▶ _STORED DATA_:
* * * *
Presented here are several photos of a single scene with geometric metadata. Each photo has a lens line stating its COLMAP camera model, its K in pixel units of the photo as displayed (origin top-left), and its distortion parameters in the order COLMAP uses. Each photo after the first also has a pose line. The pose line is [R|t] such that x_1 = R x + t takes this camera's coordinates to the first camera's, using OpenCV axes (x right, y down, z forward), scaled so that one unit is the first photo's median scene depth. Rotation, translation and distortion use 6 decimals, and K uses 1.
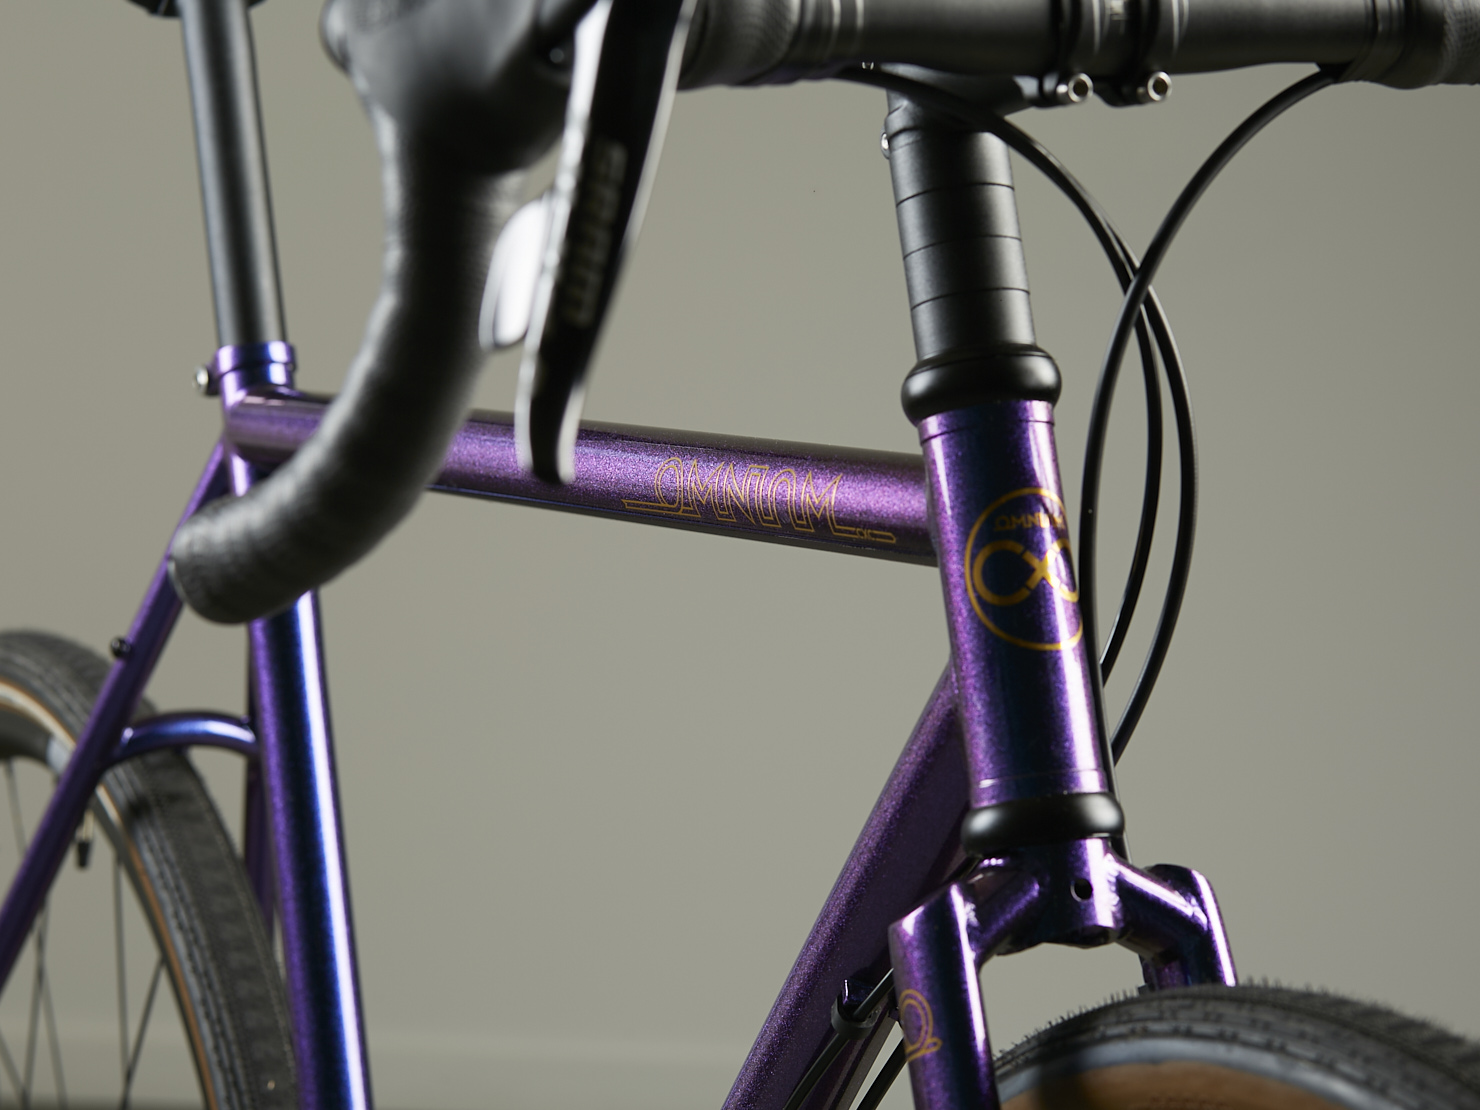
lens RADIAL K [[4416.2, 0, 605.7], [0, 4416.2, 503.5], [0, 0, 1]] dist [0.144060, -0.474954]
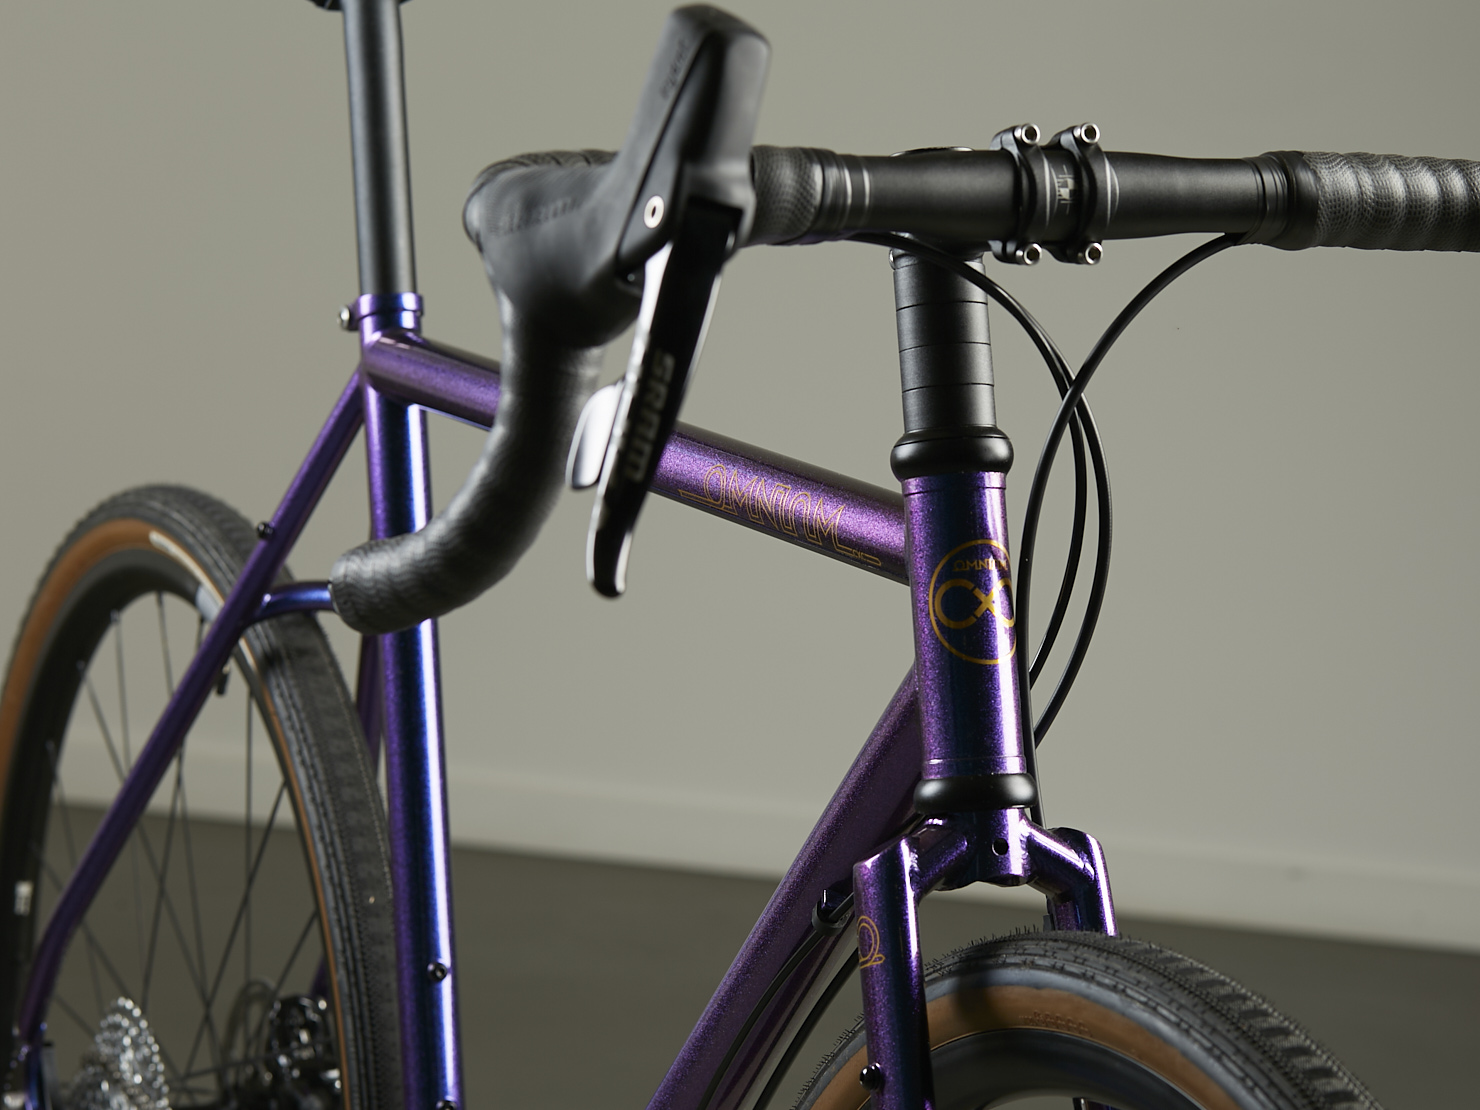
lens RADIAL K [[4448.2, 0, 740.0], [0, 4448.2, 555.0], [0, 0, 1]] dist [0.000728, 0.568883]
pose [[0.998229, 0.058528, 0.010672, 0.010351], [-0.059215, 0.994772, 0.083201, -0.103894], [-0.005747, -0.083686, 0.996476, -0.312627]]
* * * *
▶ _TASK_:
Copy the material above line for line, without changing any text, and leave out the pictures.

▶ _RESPONSE BELOW_:
Presented here are several photos of a single scene with geometric metadata. Each photo has a lens line stating its COLMAP camera model, its K in pixel units of the photo as displayed (origin top-left), and its distortion parameters in the order COLMAP uses. Each photo after the first also has a pose line. The pose line is [R|t] such that x_1 = R x + t takes this camera's coordinates to the first camera's, using OpenCV axes (x right, y down, z forward), scaled so that one unit is the first photo's median scene depth. Rotation, translation and distortion use 6 decimals, and K uses 1.
lens RADIAL K [[4416.2, 0, 605.7], [0, 4416.2, 503.5], [0, 0, 1]] dist [0.144060, -0.474954]
lens RADIAL K [[4448.2, 0, 740.0], [0, 4448.2, 555.0], [0, 0, 1]] dist [0.000728, 0.568883]
pose [[0.998229, 0.058528, 0.010672, 0.010351], [-0.059215, 0.994772, 0.083201, -0.103894], [-0.005747, -0.083686, 0.996476, -0.312627]]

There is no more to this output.